## What the task asks
A word-for-word repeat of all the data is the goal.

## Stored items

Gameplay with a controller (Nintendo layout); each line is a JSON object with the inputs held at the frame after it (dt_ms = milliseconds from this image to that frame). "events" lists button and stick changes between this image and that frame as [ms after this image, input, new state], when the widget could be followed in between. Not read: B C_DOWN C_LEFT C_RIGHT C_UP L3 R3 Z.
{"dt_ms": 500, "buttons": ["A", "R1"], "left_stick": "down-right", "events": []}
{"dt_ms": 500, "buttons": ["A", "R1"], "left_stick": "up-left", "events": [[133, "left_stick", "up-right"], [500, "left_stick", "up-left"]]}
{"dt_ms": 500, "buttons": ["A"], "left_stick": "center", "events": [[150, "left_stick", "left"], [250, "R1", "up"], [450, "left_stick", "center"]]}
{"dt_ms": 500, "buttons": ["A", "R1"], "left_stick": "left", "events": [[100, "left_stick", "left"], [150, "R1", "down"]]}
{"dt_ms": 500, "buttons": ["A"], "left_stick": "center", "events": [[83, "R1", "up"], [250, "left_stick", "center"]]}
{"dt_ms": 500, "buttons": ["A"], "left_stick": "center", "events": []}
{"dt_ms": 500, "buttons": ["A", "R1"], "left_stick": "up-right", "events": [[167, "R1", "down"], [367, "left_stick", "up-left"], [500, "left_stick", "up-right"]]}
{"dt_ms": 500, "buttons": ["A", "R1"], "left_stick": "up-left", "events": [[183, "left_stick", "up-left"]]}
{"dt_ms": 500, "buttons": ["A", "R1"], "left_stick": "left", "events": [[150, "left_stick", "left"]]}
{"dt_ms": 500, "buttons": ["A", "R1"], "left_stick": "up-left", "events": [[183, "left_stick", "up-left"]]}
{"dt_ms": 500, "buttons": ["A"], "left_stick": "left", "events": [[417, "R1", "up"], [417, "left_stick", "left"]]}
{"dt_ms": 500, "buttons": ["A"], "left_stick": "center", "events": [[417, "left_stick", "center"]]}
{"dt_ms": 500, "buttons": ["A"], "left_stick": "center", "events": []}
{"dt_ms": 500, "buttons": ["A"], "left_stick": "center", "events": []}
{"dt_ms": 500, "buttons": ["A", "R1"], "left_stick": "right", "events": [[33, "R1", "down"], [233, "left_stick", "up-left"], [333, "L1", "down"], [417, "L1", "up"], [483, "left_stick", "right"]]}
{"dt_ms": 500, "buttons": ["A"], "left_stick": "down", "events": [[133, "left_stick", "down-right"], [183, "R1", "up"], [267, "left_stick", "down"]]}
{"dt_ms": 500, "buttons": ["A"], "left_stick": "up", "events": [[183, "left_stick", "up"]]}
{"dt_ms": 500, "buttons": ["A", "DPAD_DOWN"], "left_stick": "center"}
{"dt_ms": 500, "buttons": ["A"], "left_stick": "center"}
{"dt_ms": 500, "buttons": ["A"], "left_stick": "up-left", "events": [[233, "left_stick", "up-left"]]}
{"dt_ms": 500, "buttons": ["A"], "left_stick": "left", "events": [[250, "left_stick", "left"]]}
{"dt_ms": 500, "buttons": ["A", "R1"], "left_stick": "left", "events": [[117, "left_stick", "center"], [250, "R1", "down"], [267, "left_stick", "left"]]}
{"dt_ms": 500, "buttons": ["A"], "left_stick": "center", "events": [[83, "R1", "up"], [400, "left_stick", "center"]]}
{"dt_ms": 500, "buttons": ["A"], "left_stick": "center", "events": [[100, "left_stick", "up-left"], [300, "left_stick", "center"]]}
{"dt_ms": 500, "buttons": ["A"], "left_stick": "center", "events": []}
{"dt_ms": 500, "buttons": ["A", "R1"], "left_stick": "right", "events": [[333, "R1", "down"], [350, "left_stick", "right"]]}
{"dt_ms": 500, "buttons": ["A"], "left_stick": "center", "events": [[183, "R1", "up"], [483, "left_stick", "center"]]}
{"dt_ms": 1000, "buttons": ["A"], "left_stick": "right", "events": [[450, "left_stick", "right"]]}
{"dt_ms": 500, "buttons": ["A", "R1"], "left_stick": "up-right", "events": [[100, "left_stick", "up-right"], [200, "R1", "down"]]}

## Answer area
Gameplay with a controller (Nintendo layout); each line is a JSON object with the inputs held at the frame after it (dt_ms = milliseconds from this image to that frame). "events" lists button and stick changes between this image and that frame as [ms after this image, input, new state], when the widget could be followed in between. Not read: B C_DOWN C_LEFT C_RIGHT C_UP L3 R3 Z.
{"dt_ms": 500, "buttons": ["A", "R1"], "left_stick": "down-right", "events": []}
{"dt_ms": 500, "buttons": ["A", "R1"], "left_stick": "up-left", "events": [[133, "left_stick", "up-right"], [500, "left_stick", "up-left"]]}
{"dt_ms": 500, "buttons": ["A"], "left_stick": "center", "events": [[150, "left_stick", "left"], [250, "R1", "up"], [450, "left_stick", "center"]]}
{"dt_ms": 500, "buttons": ["A", "R1"], "left_stick": "left", "events": [[100, "left_stick", "left"], [150, "R1", "down"]]}
{"dt_ms": 500, "buttons": ["A"], "left_stick": "center", "events": [[83, "R1", "up"], [250, "left_stick", "center"]]}
{"dt_ms": 500, "buttons": ["A"], "left_stick": "center", "events": []}
{"dt_ms": 500, "buttons": ["A", "R1"], "left_stick": "up-right", "events": [[167, "R1", "down"], [367, "left_stick", "up-left"], [500, "left_stick", "up-right"]]}
{"dt_ms": 500, "buttons": ["A", "R1"], "left_stick": "up-left", "events": [[183, "left_stick", "up-left"]]}
{"dt_ms": 500, "buttons": ["A", "R1"], "left_stick": "left", "events": [[150, "left_stick", "left"]]}
{"dt_ms": 500, "buttons": ["A", "R1"], "left_stick": "up-left", "events": [[183, "left_stick", "up-left"]]}
{"dt_ms": 500, "buttons": ["A"], "left_stick": "left", "events": [[417, "R1", "up"], [417, "left_stick", "left"]]}
{"dt_ms": 500, "buttons": ["A"], "left_stick": "center", "events": [[417, "left_stick", "center"]]}
{"dt_ms": 500, "buttons": ["A"], "left_stick": "center", "events": []}
{"dt_ms": 500, "buttons": ["A"], "left_stick": "center", "events": []}
{"dt_ms": 500, "buttons": ["A", "R1"], "left_stick": "right", "events": [[33, "R1", "down"], [233, "left_stick", "up-left"], [333, "L1", "down"], [417, "L1", "up"], [483, "left_stick", "right"]]}
{"dt_ms": 500, "buttons": ["A"], "left_stick": "down", "events": [[133, "left_stick", "down-right"], [183, "R1", "up"], [267, "left_stick", "down"]]}
{"dt_ms": 500, "buttons": ["A"], "left_stick": "up", "events": [[183, "left_stick", "up"]]}
{"dt_ms": 500, "buttons": ["A", "DPAD_DOWN"], "left_stick": "center"}
{"dt_ms": 500, "buttons": ["A"], "left_stick": "center"}
{"dt_ms": 500, "buttons": ["A"], "left_stick": "up-left", "events": [[233, "left_stick", "up-left"]]}
{"dt_ms": 500, "buttons": ["A"], "left_stick": "left", "events": [[250, "left_stick", "left"]]}
{"dt_ms": 500, "buttons": ["A", "R1"], "left_stick": "left", "events": [[117, "left_stick", "center"], [250, "R1", "down"], [267, "left_stick", "left"]]}
{"dt_ms": 500, "buttons": ["A"], "left_stick": "center", "events": [[83, "R1", "up"], [400, "left_stick", "center"]]}
{"dt_ms": 500, "buttons": ["A"], "left_stick": "center", "events": [[100, "left_stick", "up-left"], [300, "left_stick", "center"]]}
{"dt_ms": 500, "buttons": ["A"], "left_stick": "center", "events": []}
{"dt_ms": 500, "buttons": ["A", "R1"], "left_stick": "right", "events": [[333, "R1", "down"], [350, "left_stick", "right"]]}
{"dt_ms": 500, "buttons": ["A"], "left_stick": "center", "events": [[183, "R1", "up"], [483, "left_stick", "center"]]}
{"dt_ms": 1000, "buttons": ["A"], "left_stick": "right", "events": [[450, "left_stick", "right"]]}
{"dt_ms": 500, "buttons": ["A", "R1"], "left_stick": "up-right", "events": [[100, "left_stick", "up-right"], [200, "R1", "down"]]}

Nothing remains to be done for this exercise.